I find it interesting how easily Ben and Crizaldo (our new relief caregiver) are able to shave his face.  As soon as one of them says, “We’re going to have a shave this morning,” while patting shaving cream over his cheeks and chin, Ken sits very still.  I notice he even stretches his mouth properly for the razor to get into the difficult places on his face.  I suppose shaving is another one of those “man” things coming automatically.  After all, he has done it just about every day of his whiskered life, so shaving doesn’t have to be reintroduced every time like getting his hair cut.

“Try again after he eats,” suggests Ben.  “He’ll be in a better mood.”  I have to agree with Ben, Ken is more likely to cooperate in the morning after he gets cleaned up and eats his breakfast.  Eventually, he is cooperative and agrees to allow me to cut his hair.  Putting the barber’s cape around his neck I know I have to work quickly and keep up a chatter so he doesn’t get bored and change his mind.  So far we’ve made it all the way through which includes an eyebrow trim.  Sometimes he even says “Thank you.”
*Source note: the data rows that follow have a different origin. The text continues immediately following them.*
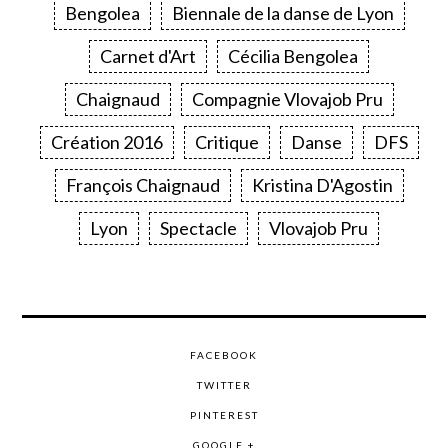
Bengolea
Biennale de la danse de Lyon
Carnet d'Art
Cécilia Bengolea
Chaignaud
Compagnie Vlovajob Pru
Création 2016
Critique
Danse
DFS
François Chaignaud
Kristina D'Agostin
Lyon
Spectacle
Vlovajob Pru
FACEBOOK
TWITTER
PINTEREST
GOOGLE +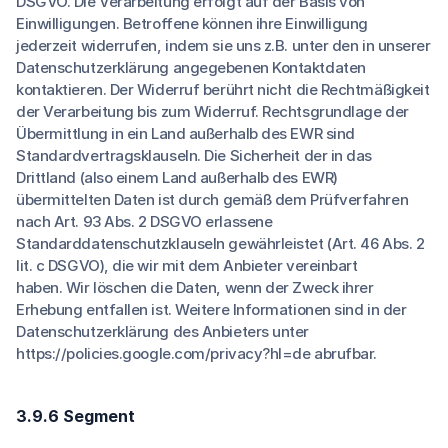
DSGVO. Die Verarbeitung erfolgt auf der Basis von
Einwilligungen. Betroffene können ihre Einwilligung
jederzeit widerrufen, indem sie uns z.B. unter den in unserer
Datenschutzerklärung angegebenen Kontaktdaten
kontaktieren. Der Widerruf berührt nicht die Rechtmäßigkeit
der Verarbeitung bis zum Widerruf. Rechtsgrundlage der
Übermittlung in ein Land außerhalb des EWR sind
Standardvertragsklauseln. Die Sicherheit der in das
Drittland (also einem Land außerhalb des EWR)
übermittelten Daten ist durch gemäß dem Prüfverfahren
nach Art. 93 Abs. 2 DSGVO erlassene
Standarddatenschutzklauseln gewährleistet (Art. 46 Abs. 2
lit. c DSGVO), die wir mit dem Anbieter vereinbart
haben. Wir löschen die Daten, wenn der Zweck ihrer
Erhebung entfallen ist. Weitere Informationen sind in der
Datenschutzerklärung des Anbieters unter
https://policies.google.com/privacy?hl=de abrufbar.
3.9.6 Segment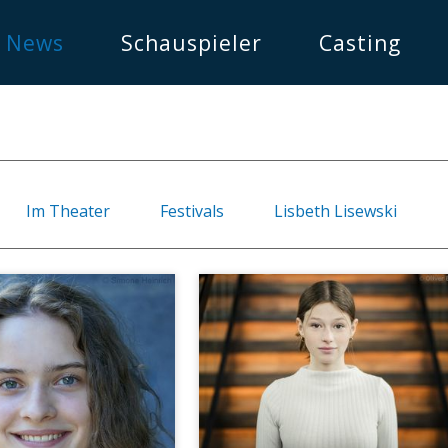
News
Schauspieler
Casting
Im Theater
Festivals
Lisbeth Lisewski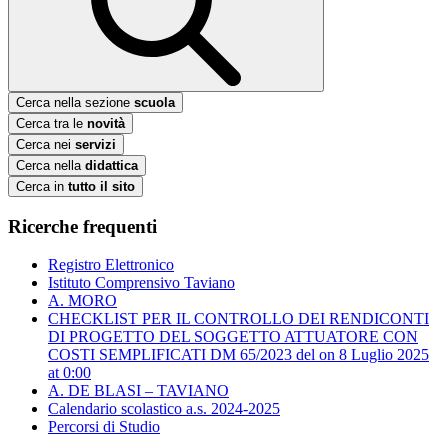
Cerca nella sezione
scuola
Cerca tra le
novità
Cerca nei
servizi
Cerca nella
didattica
Cerca in
tutto il sito
Ricerche frequenti
Registro Elettronico
Istituto Comprensivo Taviano
A. MORO
CHECKLIST PER IL CONTROLLO DEI RENDICONTI
DI PROGETTO DEL SOGGETTO ATTUATORE CON
COSTI SEMPLIFICATI DM 65/2023 del ​on 8 Luglio 2025
at 0:00
A. DE BLASI – TAVIANO
Calendario scolastico a.s. 2024-2025
Percorsi di Studio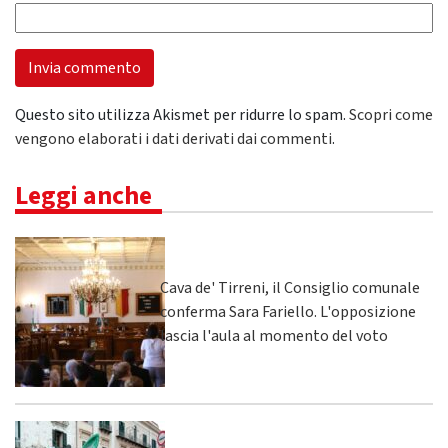
Questo sito utilizza Akismet per ridurre lo spam.
Scopri come
vengono elaborati i dati derivati dai commenti
.
Leggi anche
Cava de' Tirreni, il Consiglio comunale
conferma Sara Fariello. L'opposizione
lascia l'aula al momento del voto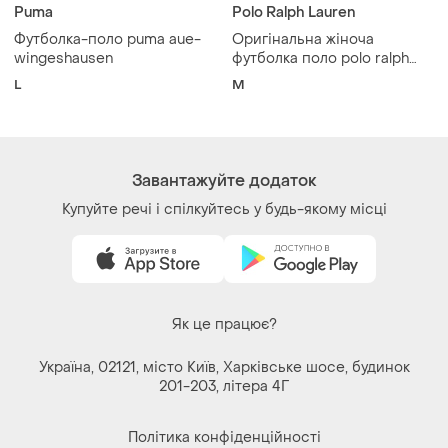
Puma
Polo Ralph Lauren
Футболка-поло puma aue-
Оригінальна жіноча
wingeshausen
футболка поло polo ralph
lauren у зеленому кольорі
L
M
billiard green
Завантажуйте додаток
Купуйте речі і спілкуйтесь у будь-якому місці
Як це працює?
Україна, 02121, місто Київ, Харківське шосе, будинок
201-203, літера 4Г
I would hate for him to look unkempt and neglected.  Being afflicted with AD is no excuse to look like some of those old and awful photos of Howard Hughes at the end of his troubled life.  Ken is still my husband and the man I care about and love.  Still handsome, I want him to look his best for me, our friends and family, and for himself.  If it takes me cutting his hair I can do that and it’s okay if in my haste I make a mistake. I doubt the guys from work will be inspecting.